Extracted data: Begin

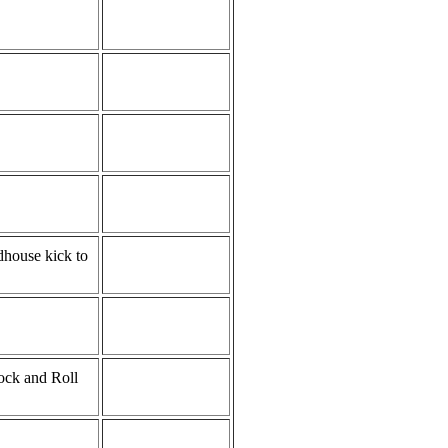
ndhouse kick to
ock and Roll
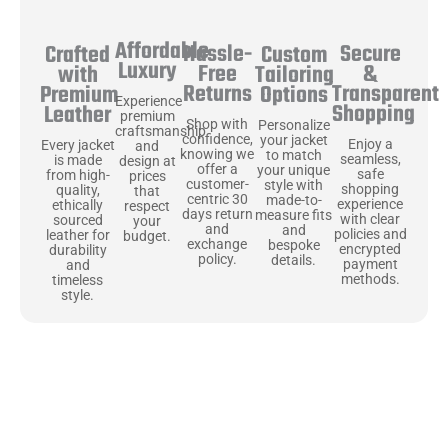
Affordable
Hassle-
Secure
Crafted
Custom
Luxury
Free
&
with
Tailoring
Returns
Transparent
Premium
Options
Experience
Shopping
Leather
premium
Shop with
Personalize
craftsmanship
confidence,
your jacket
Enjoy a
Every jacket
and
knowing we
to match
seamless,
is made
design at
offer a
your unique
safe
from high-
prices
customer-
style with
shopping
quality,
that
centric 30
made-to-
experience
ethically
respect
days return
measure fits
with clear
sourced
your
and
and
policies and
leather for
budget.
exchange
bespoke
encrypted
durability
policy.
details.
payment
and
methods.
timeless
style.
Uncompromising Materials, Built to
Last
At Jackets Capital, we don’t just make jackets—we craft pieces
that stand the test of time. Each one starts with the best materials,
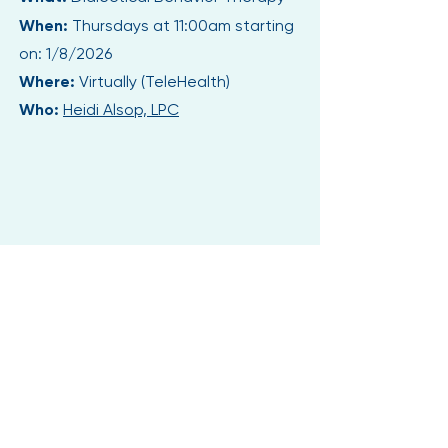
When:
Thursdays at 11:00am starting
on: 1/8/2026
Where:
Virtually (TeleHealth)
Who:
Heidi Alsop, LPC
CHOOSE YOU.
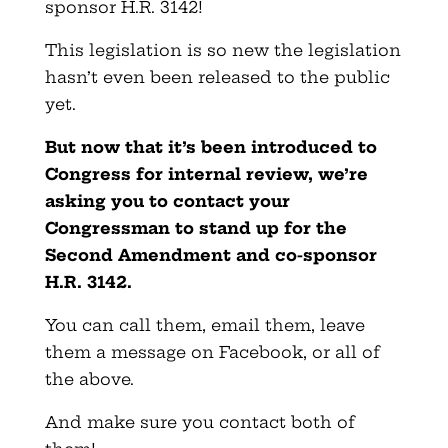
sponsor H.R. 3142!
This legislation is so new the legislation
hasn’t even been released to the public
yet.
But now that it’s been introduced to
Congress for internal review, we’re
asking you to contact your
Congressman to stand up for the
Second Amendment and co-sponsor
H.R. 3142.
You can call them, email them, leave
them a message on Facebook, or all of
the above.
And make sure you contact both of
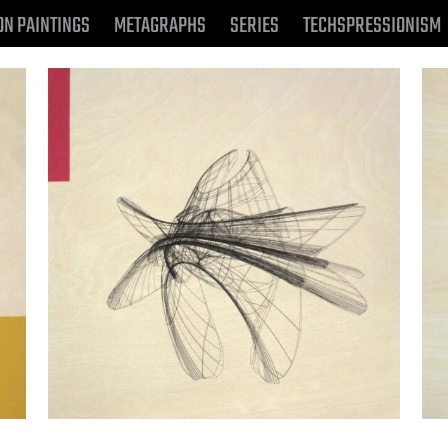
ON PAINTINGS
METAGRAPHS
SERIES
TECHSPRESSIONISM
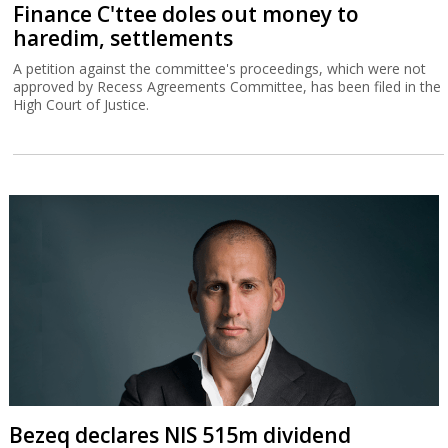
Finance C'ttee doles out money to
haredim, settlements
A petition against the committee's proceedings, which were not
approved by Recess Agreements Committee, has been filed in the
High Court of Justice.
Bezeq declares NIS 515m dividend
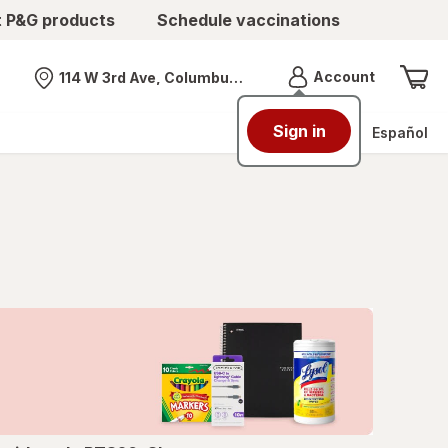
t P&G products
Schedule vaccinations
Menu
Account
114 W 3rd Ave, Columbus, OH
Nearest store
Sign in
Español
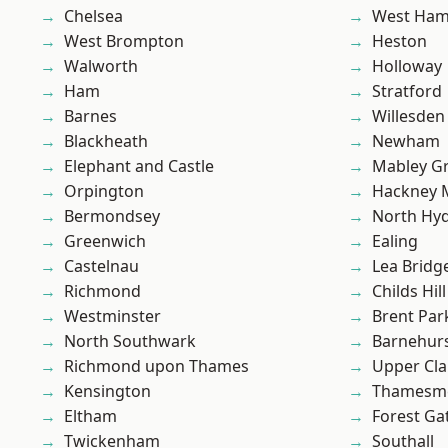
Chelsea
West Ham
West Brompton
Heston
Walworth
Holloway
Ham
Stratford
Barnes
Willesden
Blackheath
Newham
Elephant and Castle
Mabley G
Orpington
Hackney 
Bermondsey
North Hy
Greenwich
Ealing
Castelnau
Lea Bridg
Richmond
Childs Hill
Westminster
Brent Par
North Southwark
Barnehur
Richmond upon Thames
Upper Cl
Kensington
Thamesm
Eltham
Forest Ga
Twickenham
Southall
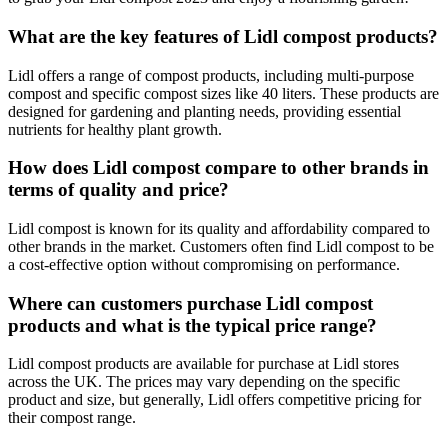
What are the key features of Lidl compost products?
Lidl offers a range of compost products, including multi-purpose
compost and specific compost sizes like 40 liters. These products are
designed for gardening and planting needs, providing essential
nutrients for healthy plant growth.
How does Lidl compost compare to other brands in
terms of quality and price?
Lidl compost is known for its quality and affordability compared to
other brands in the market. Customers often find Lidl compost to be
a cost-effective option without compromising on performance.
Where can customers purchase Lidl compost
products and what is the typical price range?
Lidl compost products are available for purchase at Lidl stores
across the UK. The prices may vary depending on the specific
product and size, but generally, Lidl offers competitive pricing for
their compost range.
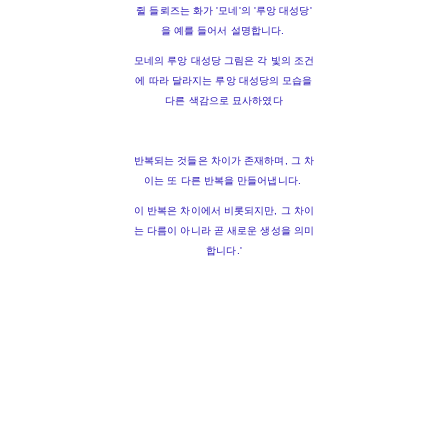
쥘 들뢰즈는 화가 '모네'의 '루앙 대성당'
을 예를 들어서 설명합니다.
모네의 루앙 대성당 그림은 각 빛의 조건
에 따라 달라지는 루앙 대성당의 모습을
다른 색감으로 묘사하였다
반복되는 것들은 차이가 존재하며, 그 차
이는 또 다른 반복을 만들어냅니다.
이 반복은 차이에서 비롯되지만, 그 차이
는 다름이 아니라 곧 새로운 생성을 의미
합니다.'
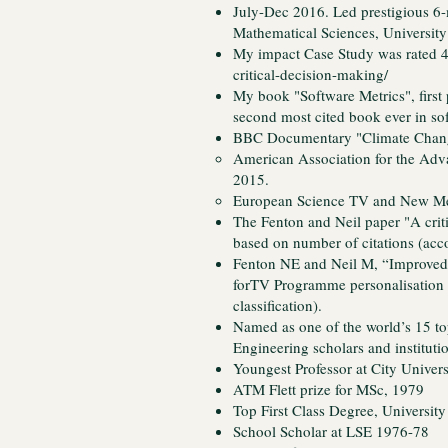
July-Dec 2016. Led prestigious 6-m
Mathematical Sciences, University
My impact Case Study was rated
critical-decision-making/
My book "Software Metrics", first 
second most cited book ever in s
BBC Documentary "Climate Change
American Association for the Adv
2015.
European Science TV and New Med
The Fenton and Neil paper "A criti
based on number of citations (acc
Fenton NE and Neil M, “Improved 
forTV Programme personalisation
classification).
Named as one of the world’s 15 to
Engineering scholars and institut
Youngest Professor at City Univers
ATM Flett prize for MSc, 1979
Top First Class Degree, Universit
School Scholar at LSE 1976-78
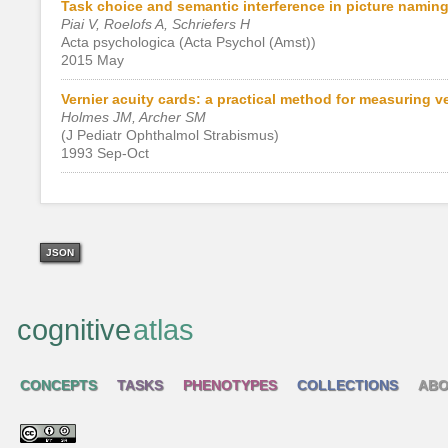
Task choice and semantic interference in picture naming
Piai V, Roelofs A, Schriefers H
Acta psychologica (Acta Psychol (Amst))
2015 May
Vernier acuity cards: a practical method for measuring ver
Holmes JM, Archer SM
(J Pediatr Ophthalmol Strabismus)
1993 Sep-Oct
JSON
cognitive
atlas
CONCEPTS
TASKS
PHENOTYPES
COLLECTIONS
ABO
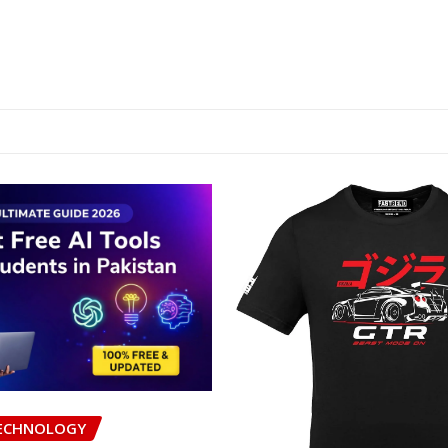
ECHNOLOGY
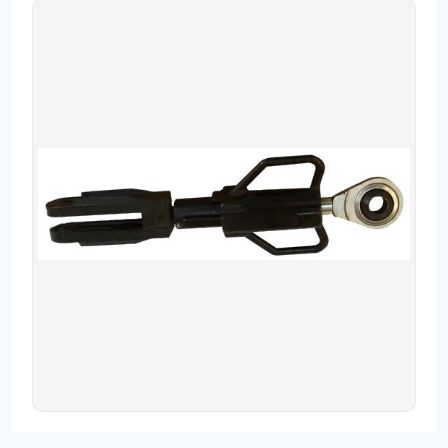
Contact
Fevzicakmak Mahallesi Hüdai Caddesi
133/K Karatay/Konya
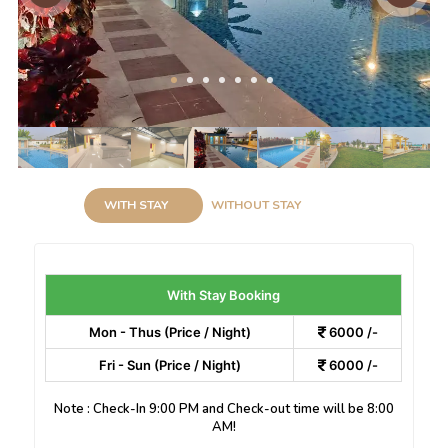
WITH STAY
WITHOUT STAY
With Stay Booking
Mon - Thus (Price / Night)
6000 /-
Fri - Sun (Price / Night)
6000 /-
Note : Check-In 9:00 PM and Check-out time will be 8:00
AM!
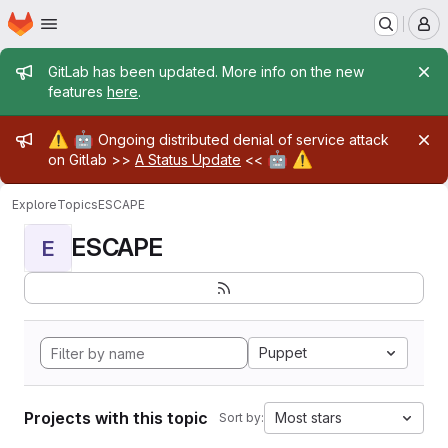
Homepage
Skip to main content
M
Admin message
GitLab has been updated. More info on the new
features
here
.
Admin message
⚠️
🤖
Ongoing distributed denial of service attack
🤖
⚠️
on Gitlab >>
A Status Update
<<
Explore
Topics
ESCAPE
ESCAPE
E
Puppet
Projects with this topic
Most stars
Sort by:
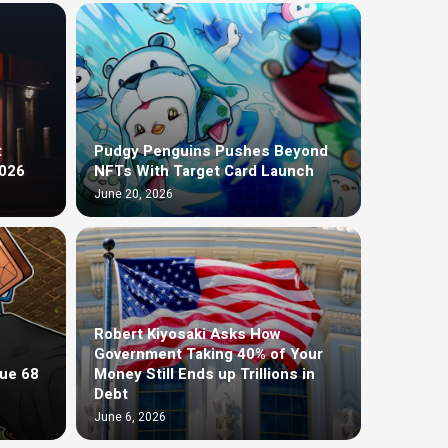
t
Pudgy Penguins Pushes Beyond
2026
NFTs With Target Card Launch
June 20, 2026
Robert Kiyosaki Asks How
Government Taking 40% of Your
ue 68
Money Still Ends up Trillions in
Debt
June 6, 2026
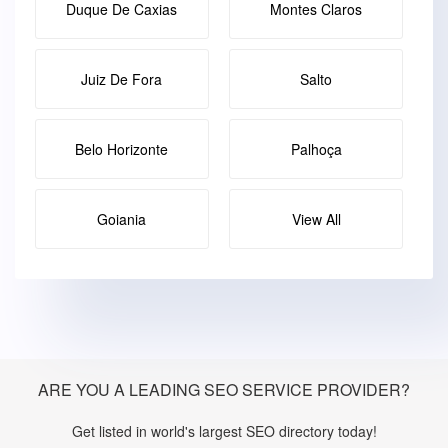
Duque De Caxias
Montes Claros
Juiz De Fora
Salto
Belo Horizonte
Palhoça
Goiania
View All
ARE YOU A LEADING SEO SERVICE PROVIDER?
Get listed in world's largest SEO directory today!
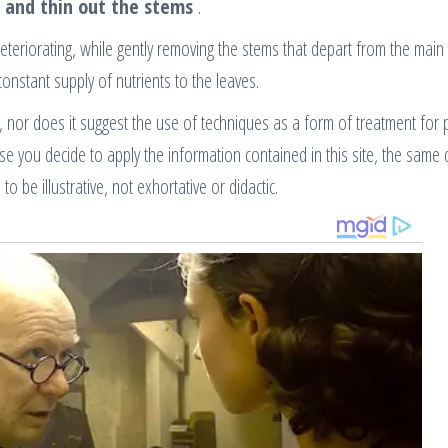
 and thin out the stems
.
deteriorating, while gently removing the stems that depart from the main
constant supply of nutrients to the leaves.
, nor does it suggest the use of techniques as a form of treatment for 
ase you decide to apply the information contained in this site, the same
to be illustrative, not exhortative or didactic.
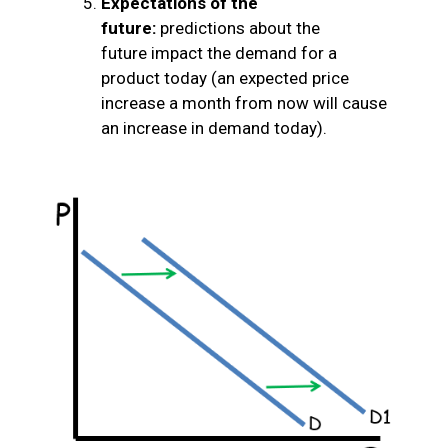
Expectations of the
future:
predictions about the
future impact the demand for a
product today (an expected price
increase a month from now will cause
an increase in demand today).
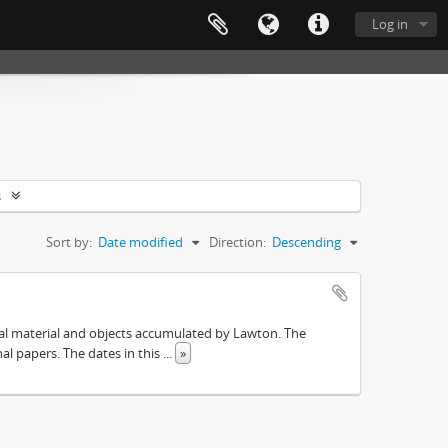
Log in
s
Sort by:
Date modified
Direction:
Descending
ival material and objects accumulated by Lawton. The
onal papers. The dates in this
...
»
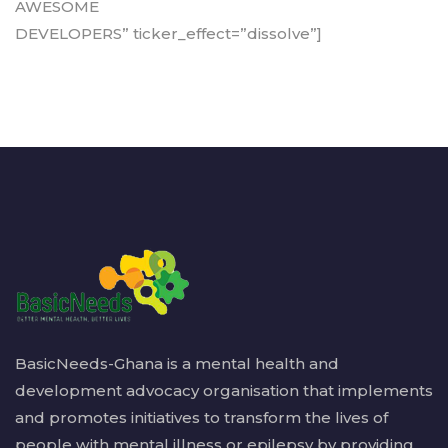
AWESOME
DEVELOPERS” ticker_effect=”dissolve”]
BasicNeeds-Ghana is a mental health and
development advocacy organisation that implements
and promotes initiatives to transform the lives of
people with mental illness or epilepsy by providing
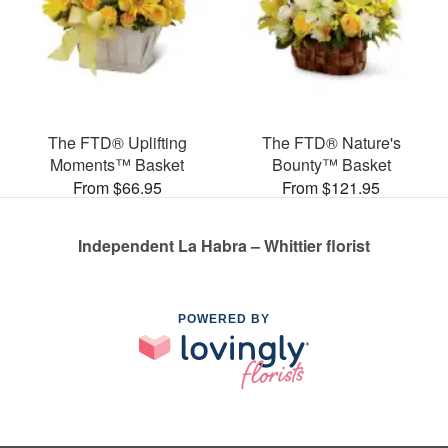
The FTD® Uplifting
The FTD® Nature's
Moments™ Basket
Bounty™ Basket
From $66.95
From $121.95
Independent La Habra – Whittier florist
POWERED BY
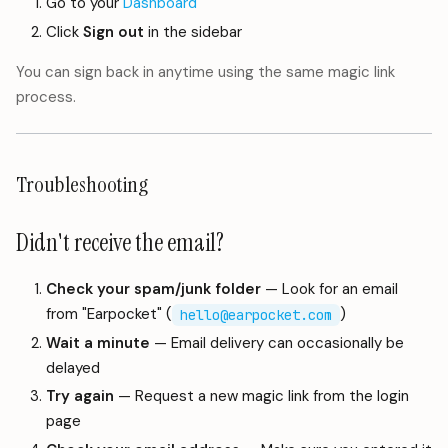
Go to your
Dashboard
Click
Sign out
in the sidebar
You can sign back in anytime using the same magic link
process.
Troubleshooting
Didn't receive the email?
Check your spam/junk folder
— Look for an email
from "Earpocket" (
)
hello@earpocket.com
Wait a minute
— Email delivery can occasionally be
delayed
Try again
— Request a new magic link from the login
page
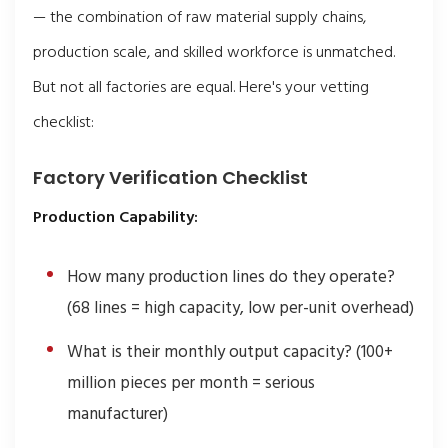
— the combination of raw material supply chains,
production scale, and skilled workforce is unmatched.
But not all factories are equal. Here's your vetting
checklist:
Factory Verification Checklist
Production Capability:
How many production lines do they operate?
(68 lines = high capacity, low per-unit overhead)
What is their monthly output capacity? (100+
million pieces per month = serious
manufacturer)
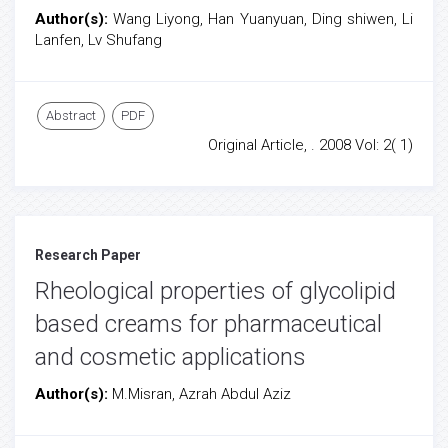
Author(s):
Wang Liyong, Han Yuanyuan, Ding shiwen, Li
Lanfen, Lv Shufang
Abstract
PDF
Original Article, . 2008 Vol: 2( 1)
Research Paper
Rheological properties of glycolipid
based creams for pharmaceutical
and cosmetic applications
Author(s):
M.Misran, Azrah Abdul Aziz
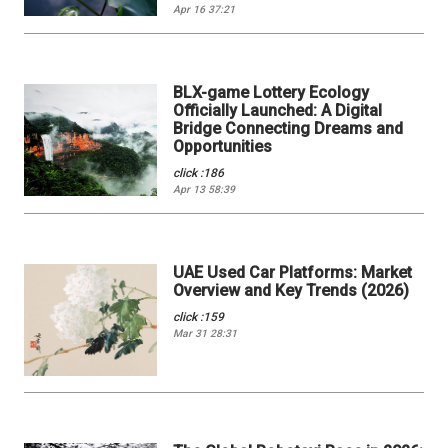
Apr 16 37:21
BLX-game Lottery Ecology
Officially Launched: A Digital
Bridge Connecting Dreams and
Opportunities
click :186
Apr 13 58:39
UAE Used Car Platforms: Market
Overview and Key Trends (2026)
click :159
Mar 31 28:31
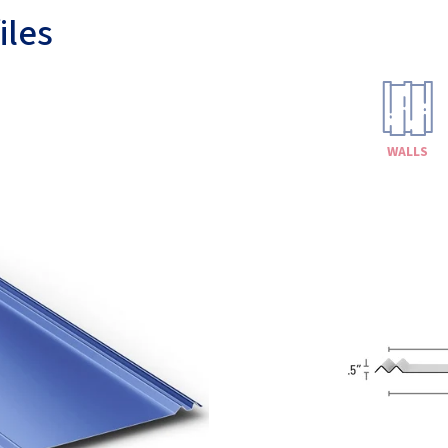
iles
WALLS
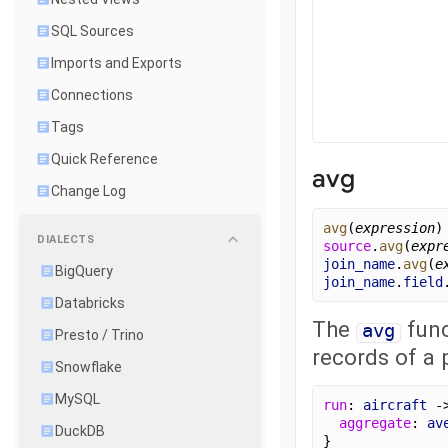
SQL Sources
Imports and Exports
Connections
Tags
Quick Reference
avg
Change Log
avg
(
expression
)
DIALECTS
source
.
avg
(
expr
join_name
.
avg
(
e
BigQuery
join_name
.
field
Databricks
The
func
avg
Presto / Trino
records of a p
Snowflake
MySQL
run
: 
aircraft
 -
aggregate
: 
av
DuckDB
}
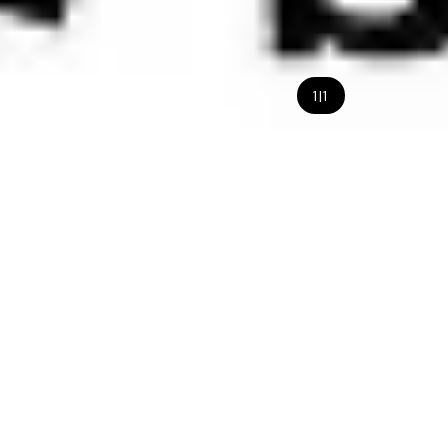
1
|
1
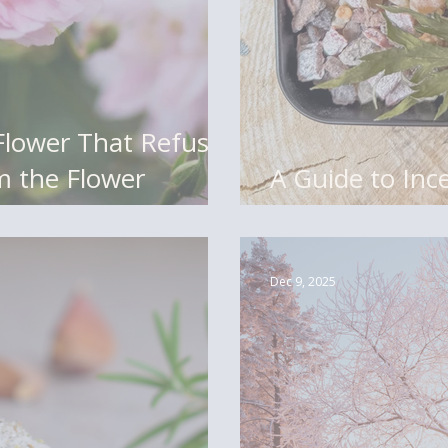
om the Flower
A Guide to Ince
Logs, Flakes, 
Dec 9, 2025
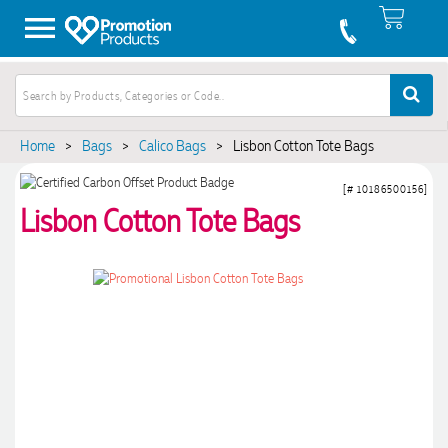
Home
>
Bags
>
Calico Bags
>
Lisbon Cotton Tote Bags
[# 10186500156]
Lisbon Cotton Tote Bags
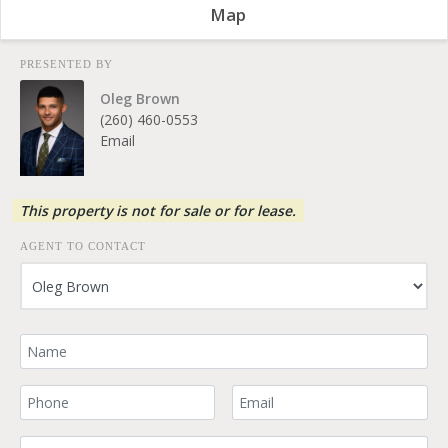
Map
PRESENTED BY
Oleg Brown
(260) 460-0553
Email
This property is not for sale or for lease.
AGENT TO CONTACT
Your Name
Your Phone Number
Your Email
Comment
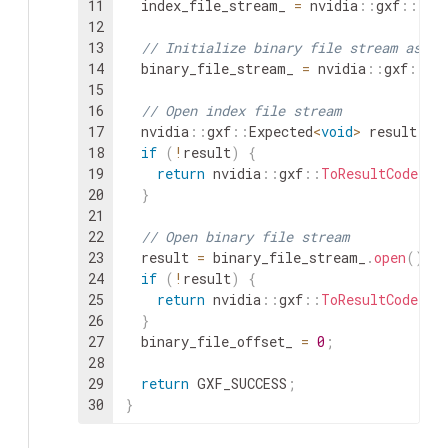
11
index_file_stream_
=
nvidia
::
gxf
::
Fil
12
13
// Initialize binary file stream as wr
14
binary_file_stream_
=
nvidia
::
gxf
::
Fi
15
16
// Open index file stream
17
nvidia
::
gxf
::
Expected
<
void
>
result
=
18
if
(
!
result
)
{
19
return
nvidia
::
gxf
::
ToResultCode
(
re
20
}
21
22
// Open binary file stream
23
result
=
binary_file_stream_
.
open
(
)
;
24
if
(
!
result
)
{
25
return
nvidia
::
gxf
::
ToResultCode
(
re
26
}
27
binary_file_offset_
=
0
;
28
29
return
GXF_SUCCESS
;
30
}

Extracted data: End

**To do:**
Copy the lines of the data from the one containing "July-Dec 2016. Led prestigious 6-m" through the one containing "The Fenton and", both included, and give nothing else.

**Solved problem:**
July-Dec 2016. Led prestigious 6-m
Mathematical Sciences, University
My impact Case Study was rated
critical-decision-making/
My book "Software Metrics", first 
second most cited book ever in s
BBC Documentary "Climate Change
American Association for the Adv
2015.
European Science TV and New Med
The Fenton and Neil paper "A criti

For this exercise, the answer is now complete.